▶ _WORK TO BE COMPLETED_
This exercise calls for copying every line below that holds the word "over".
====
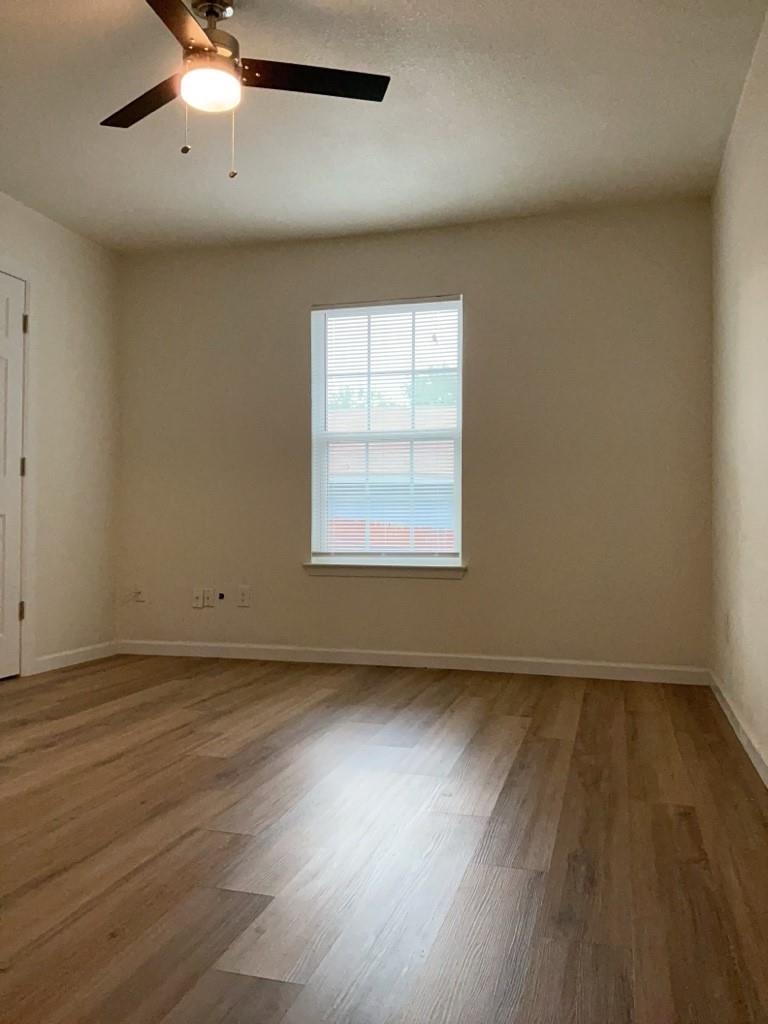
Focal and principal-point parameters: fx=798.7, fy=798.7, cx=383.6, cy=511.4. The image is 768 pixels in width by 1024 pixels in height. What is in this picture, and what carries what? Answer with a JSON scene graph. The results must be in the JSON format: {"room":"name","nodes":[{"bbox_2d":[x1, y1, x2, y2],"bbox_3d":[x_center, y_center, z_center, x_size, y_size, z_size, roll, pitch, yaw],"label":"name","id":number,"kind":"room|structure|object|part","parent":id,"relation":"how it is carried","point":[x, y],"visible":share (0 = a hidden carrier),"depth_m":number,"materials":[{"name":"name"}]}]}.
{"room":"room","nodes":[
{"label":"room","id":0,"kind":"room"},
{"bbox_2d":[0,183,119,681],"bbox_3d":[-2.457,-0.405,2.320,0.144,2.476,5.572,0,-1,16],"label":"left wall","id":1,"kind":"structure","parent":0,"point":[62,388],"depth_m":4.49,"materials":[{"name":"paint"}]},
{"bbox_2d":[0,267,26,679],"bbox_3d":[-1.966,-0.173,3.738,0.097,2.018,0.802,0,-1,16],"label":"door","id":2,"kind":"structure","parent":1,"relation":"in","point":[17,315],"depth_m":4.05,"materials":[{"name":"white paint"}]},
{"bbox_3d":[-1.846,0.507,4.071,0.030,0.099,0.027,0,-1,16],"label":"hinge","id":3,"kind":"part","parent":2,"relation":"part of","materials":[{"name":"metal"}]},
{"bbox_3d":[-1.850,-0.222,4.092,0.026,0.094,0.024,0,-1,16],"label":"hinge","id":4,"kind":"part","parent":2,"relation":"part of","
====
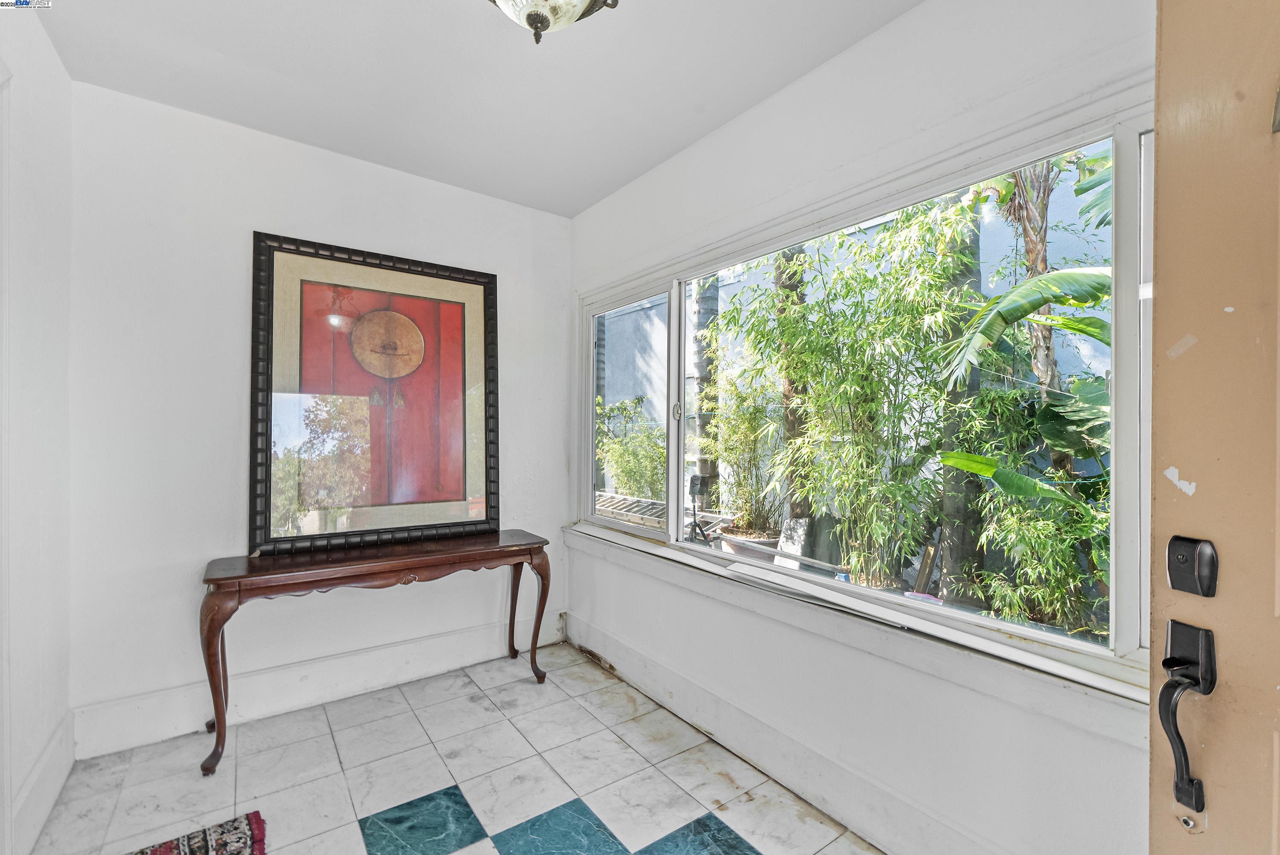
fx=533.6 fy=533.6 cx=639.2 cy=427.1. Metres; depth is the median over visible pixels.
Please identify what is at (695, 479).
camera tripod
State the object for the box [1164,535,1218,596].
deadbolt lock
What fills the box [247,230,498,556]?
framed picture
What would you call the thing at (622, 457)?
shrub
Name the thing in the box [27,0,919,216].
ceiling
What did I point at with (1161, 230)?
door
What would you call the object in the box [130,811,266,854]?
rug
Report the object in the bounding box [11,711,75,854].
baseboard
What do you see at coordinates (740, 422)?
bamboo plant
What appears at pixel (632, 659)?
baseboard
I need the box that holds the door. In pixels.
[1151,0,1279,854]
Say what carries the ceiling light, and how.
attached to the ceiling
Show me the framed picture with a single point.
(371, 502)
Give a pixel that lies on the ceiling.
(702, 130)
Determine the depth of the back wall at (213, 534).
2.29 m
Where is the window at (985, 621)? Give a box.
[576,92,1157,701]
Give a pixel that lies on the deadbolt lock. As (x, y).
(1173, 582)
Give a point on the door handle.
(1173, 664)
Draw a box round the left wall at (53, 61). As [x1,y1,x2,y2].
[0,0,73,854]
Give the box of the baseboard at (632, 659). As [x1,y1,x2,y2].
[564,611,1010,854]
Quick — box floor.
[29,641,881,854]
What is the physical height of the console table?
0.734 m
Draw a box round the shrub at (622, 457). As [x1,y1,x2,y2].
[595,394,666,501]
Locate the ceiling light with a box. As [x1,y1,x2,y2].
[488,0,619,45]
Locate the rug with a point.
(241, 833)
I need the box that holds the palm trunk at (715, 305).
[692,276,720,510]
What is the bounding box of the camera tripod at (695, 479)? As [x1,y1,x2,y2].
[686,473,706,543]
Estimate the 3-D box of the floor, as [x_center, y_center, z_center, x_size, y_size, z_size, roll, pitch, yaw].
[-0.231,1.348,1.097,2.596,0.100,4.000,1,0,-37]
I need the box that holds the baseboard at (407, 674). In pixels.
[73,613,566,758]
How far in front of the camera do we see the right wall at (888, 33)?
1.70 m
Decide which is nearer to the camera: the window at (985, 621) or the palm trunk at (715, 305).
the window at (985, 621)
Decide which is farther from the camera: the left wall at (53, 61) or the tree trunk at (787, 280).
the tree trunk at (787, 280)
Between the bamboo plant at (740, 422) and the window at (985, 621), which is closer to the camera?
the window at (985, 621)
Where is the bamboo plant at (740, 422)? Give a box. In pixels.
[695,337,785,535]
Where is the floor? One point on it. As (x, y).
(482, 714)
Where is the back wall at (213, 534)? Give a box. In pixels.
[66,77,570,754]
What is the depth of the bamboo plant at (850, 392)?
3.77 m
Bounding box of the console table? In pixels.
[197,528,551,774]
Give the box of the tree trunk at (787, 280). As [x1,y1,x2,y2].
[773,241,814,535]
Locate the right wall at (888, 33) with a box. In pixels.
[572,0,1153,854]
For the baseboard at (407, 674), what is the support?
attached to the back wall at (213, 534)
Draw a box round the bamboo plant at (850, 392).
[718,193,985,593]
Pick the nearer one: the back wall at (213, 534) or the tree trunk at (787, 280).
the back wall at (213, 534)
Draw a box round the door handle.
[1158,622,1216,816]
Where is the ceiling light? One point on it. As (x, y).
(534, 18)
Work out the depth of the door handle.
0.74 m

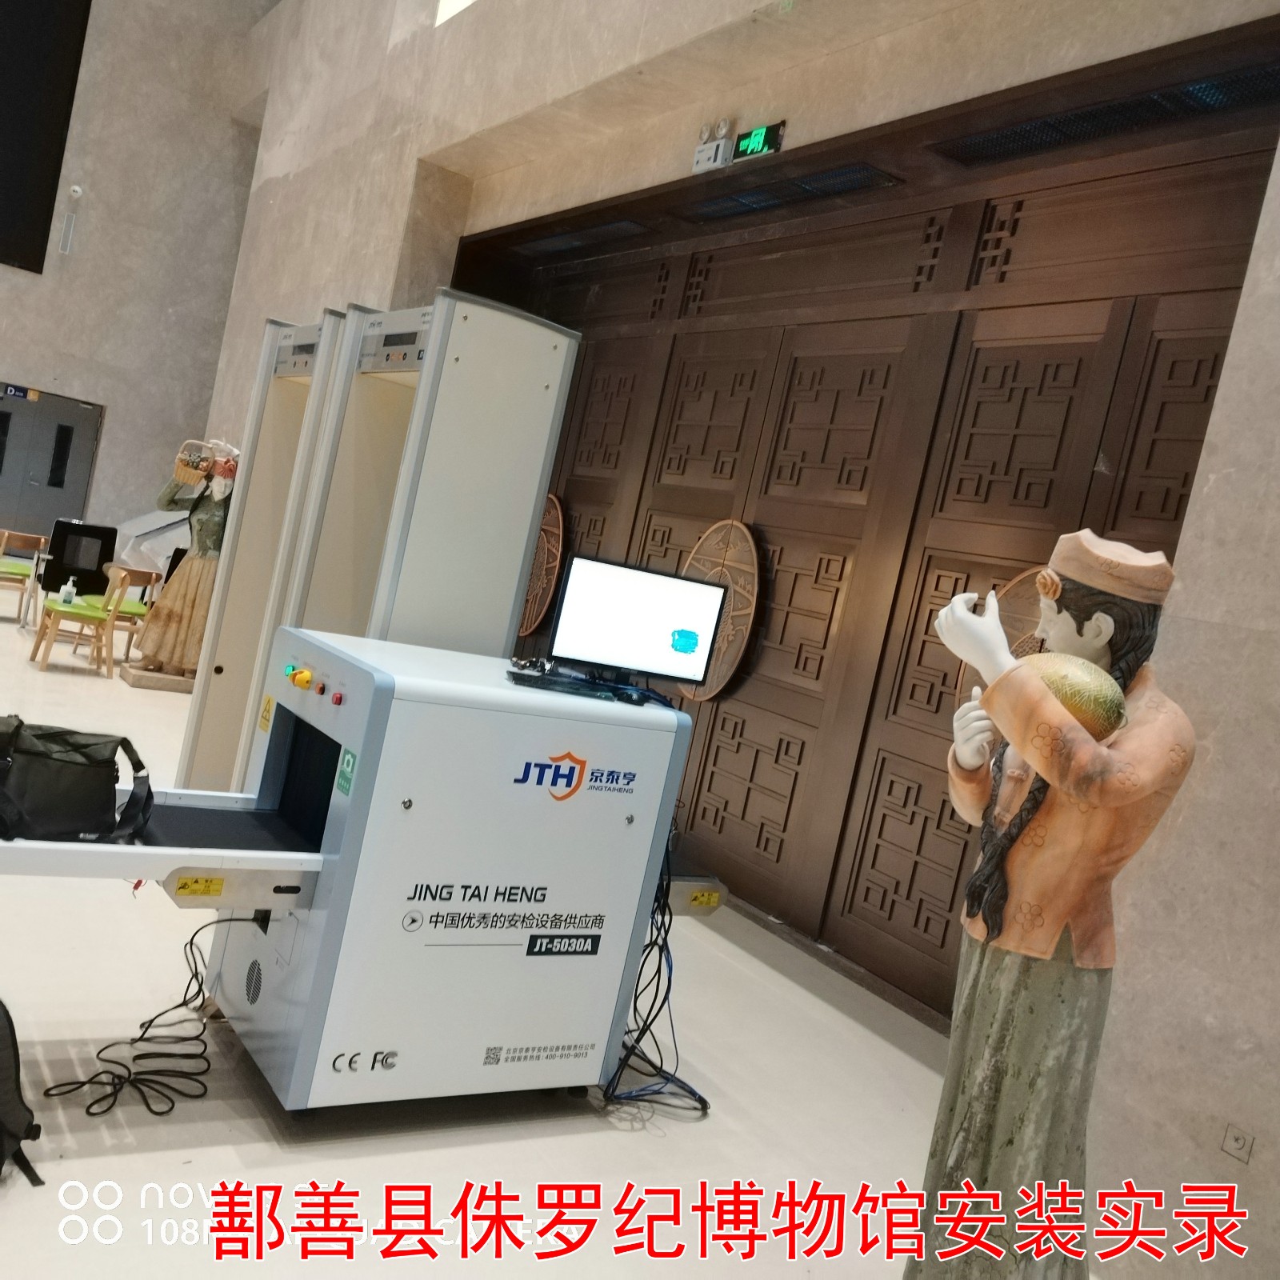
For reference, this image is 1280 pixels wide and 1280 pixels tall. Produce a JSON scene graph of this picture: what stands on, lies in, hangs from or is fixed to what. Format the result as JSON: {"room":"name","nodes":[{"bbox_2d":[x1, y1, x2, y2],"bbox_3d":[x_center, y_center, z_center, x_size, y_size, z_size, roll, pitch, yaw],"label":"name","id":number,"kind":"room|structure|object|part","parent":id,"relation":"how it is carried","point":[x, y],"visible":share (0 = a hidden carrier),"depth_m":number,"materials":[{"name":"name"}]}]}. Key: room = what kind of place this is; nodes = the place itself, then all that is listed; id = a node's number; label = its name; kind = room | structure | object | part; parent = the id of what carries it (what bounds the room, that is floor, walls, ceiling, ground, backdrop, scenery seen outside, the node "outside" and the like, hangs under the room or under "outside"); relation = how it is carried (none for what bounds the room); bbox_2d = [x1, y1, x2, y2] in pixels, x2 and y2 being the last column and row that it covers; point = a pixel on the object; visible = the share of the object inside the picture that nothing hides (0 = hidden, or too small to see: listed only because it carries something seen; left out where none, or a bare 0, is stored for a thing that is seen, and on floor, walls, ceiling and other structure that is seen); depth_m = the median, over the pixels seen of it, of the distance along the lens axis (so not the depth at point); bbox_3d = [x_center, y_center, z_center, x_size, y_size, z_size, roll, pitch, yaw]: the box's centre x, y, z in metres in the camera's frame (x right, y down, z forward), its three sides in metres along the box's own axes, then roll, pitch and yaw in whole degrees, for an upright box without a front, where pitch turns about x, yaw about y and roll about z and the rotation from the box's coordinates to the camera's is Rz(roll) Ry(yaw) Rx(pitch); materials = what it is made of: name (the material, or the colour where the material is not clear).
====
▶ _SOLUTION FOR THIS EXERCISE_
fx=533.6 fy=533.6 cx=639.2 cy=427.1. Metres; depth is the median over visible pixels.
For reference, this image is 1280 pixels wide and 1280 pixels tall. Produce a JSON scene graph of this picture: what stands on, lies in, hangs from or is fixed to what. Format the result as JSON: {"room":"name","nodes":[{"bbox_2d":[x1, y1, x2, y2],"bbox_3d":[x_center, y_center, z_center, x_size, y_size, z_size, roll, pitch, yaw],"label":"name","id":number,"kind":"room|structure|object|part","parent":id,"relation":"how it is carried","point":[x, y],"visible":share (0 = a hidden carrier),"depth_m":number,"materials":[{"name":"name"}]}]}. Key: room = what kind of place this is; nodes = the place itself, then all that is listed; id = a node's number; label = its name; kind = room | structure | object | part; parent = the id of what carries it (what bounds the room, that is floor, walls, ceiling, ground, backdrop, scenery seen outside, the node "outside" and the like, hangs under the room or under "outside"); relation = how it is carried (none for what bounds the room); bbox_2d = [x1, y1, x2, y2] in pixels, x2 and y2 being the last column and row that it covers; point = a pixel on the object; visible = the share of the object inside the picture that nothing hides (0 = hidden, or too small to see: listed only because it carries something seen; left out where none, or a bare 0, is stored for a thing that is seen, and on floor, walls, ceiling and other structure that is seen); depth_m = the median, over the pixels seen of it, of the distance along the lens axis (so not the depth at point); bbox_3d = [x_center, y_center, z_center, x_size, y_size, z_size, roll, pitch, yaw]: the box's centre x, y, z in metres in the camera's frame (x right, y down, z forward), its three sides in metres along the box's own axes, then roll, pitch and yaw in whole degrees, for an upright box without a front, where pitch turns about x, yaw about y and roll about z and the rotation from the box's coordinates to the camera's is Rz(roll) Ry(yaw) Rx(pitch); materials = what it is made of: name (the material, or the colour where the material is not clear).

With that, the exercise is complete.